The next day we were there earlier than normal. Three kids had spiders of their own. None of them seemed a match for Tigger, so they were sent off to other bushes. A girl named Elizabeth, whose dad owned a Pepsi distributor showed up. She pulled a cottage cheese container out of her back pack and said, “This is Benatar.”

“Let’s see him,” we said.

“It’s a she,” Elizabeth said, “That’s why I call her Benatar, you dummies.”

We asked how she knew it was a girl spider. She said, “Because it’s a black widow.” 

“Bull crap,” we said.

She pulled off the lid and dumped it into Tigger’s web. Benatar was huge, but it wasn’t a black widow, and we told Elizabeth that black widows are red and black. This spider was brown.

Elizabeth stared at us for a long time and said, “Who cares.
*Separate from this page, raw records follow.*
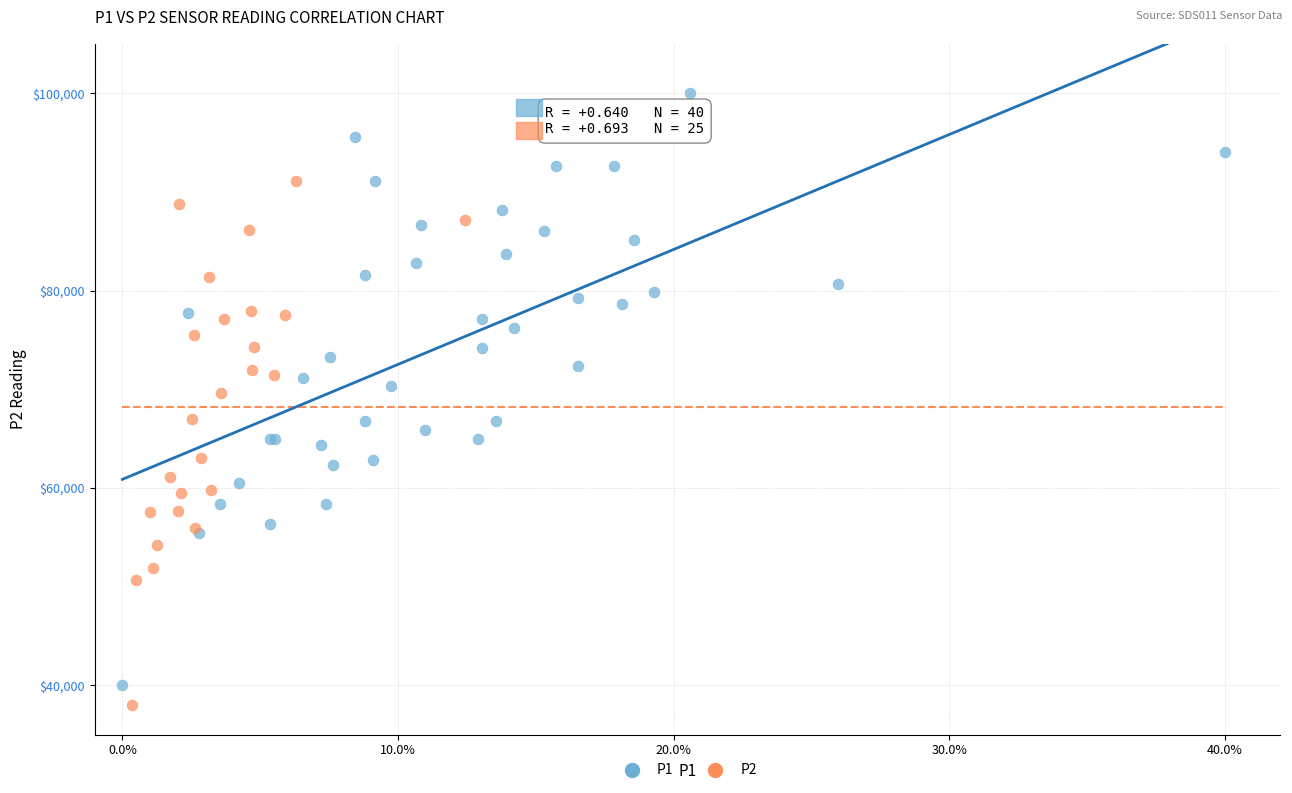

Which series has the largest Y range (max minus min)?

P1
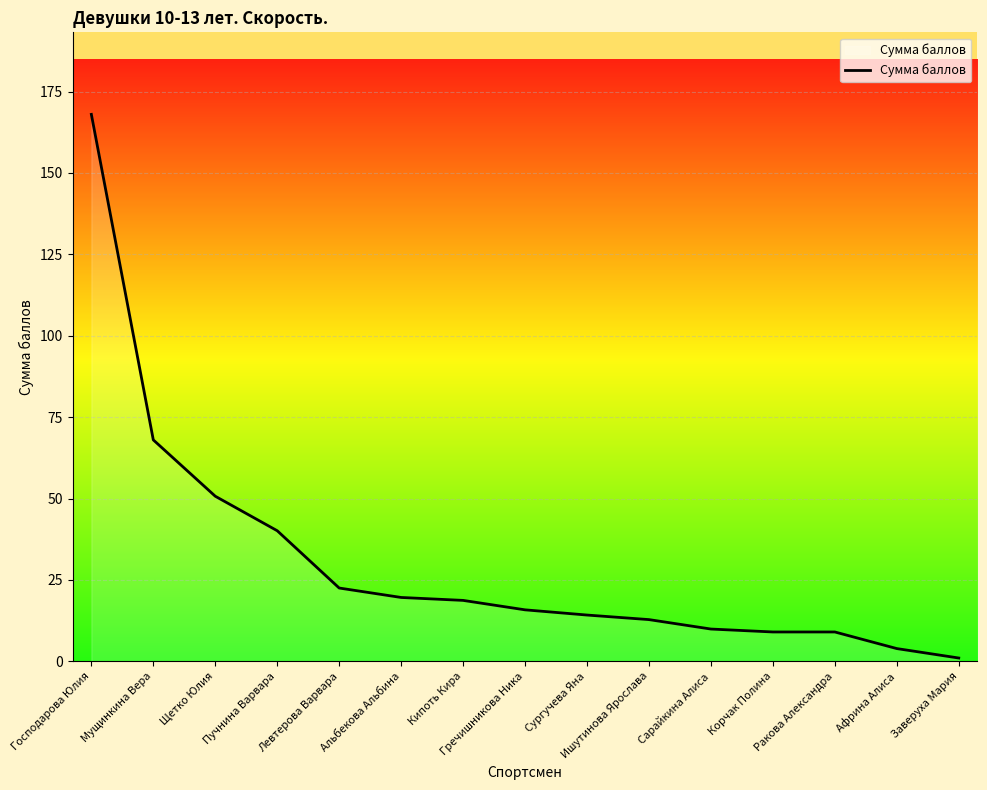

Reading left to right, extract all data points from this chart.

Господарова Юлия=168.0	Мущинкина Вера=68.0	Щетко Юлия=50.7	Пучнина Варвара=40.1	Левтерова Варвара=22.5	Альбекова Альбина=19.6	Кипоть Кира=18.7	Гречишникова Ника=15.8	Сургучева Яна=14.2	Ишутинова Ярослава=12.8	Сарайкина Алиса=9.9	Корчак Полина=9.0	Ракова Александра=9.0	Африна Алиса=3.9	Заверуха Мария=1.0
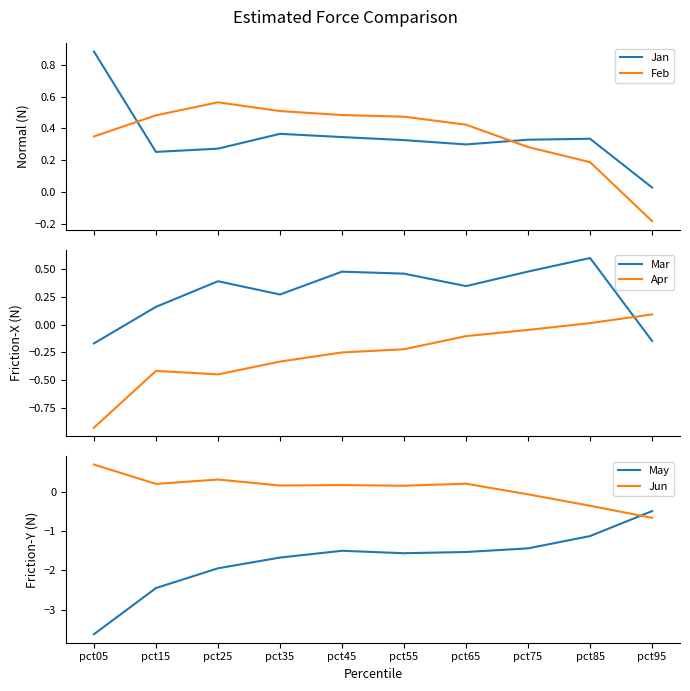

What is the highest value of the Jun series?

0.7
She’s huge.”

It’s true, this was the biggest spider any of us had ever seen that wasn’t on TV. Wolfie said we should call her Shelob, a comment I wouldn’t understand for another year. The two spiders went into their excruciating dance, like yesterday. They froze on the plane of Tigger’s web, their front legs occasionally picking at the strands, but aside from that they did nothing. The math teacher came and called us in. This time we didn’t move. We blocked him out. The spiders did nothing. “Kids,” he called out. “School’s going to begin.”

Eventually he came out of the building and stood behind us as we were rooting. We could feel him standing above us.

“My god,” the teacher said. “What in the world are you kids doing?”

“Come on Benatar. Kill the bastard,” a kid named Porter screamed out. “And Mr. Porter,” the math teacher said,  “you’re headed for the office.”

After school we gathered at the coliseum. The spiders were gone. The web obliterated. A few of the kids talked about getting more spiders. Mostly we all seemed bored by the idea, perhaps ashamed to be horrible little boys. Isn’t that how it goes with kids? What begins with absolute intensity, soon sogs out into indifference, and dissolves into boredom.

Once it got colder, we started taking the bus, because even though it was for dweebs, it was warm and comforatble in there, even for former barbarians.